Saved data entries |
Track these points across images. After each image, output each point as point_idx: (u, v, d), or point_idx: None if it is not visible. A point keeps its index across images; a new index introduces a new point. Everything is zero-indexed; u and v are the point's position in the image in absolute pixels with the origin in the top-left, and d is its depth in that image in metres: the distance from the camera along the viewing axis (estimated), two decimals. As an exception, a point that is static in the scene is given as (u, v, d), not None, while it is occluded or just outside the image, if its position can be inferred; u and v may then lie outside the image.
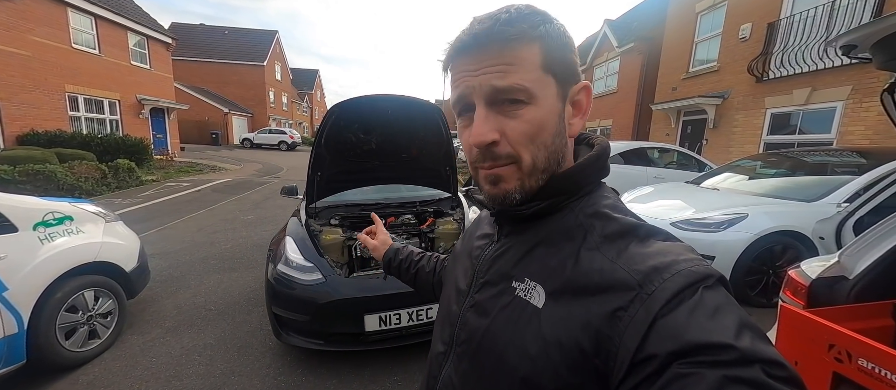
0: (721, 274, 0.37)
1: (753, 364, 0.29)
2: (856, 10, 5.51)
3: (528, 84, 0.41)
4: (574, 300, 0.39)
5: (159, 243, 4.58)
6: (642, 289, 0.35)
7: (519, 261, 0.47)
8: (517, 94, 0.41)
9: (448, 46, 0.45)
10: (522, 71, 0.41)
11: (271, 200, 7.62)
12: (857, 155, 3.84)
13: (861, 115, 5.54)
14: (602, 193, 0.48)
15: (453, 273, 0.61)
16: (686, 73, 9.25)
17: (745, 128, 7.46)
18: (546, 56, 0.42)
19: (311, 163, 2.67)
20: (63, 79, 10.12)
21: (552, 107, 0.43)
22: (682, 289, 0.34)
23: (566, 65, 0.44)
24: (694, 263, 0.37)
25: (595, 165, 0.47)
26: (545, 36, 0.42)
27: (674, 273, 0.36)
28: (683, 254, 0.38)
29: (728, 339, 0.30)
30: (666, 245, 0.40)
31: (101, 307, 2.40)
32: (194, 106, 21.02)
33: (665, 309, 0.33)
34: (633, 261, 0.38)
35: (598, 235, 0.42)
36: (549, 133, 0.43)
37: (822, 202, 2.92)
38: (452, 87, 0.45)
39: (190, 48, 26.04)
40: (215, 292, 3.27)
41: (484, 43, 0.41)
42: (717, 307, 0.33)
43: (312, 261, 2.17)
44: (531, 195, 0.45)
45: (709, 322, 0.32)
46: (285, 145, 22.95)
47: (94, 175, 7.77)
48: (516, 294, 0.44)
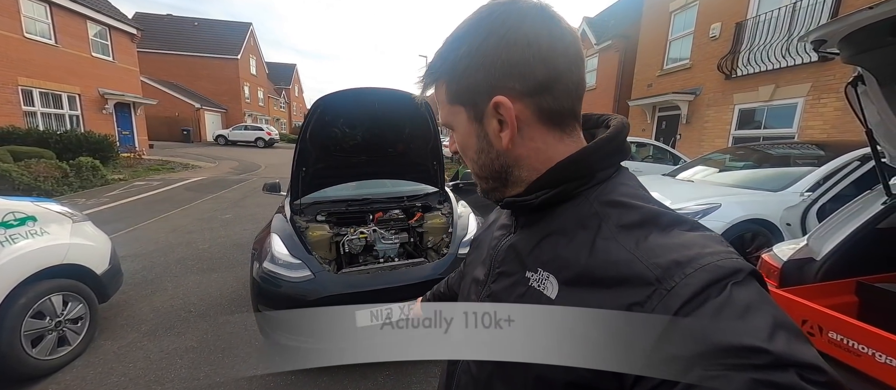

Task instructions |
Reproduce verbatim the lines above, from the line with "6: (642, 289, 0.35)" through the line with "35: (598, 235, 0.42)".

Your solution |
6: (642, 289, 0.35)
7: (519, 261, 0.47)
8: (517, 94, 0.41)
9: (448, 46, 0.45)
10: (522, 71, 0.41)
11: (271, 200, 7.62)
12: (857, 155, 3.84)
13: (861, 115, 5.54)
14: (602, 193, 0.48)
15: (453, 273, 0.61)
16: (686, 73, 9.25)
17: (745, 128, 7.46)
18: (546, 56, 0.42)
19: (311, 163, 2.67)
20: (63, 79, 10.12)
21: (552, 107, 0.43)
22: (682, 289, 0.34)
23: (566, 65, 0.44)
24: (694, 263, 0.37)
25: (595, 165, 0.47)
26: (545, 36, 0.42)
27: (674, 273, 0.36)
28: (683, 254, 0.38)
29: (728, 339, 0.30)
30: (666, 245, 0.40)
31: (101, 307, 2.40)
32: (194, 106, 21.02)
33: (665, 309, 0.33)
34: (633, 261, 0.38)
35: (598, 235, 0.42)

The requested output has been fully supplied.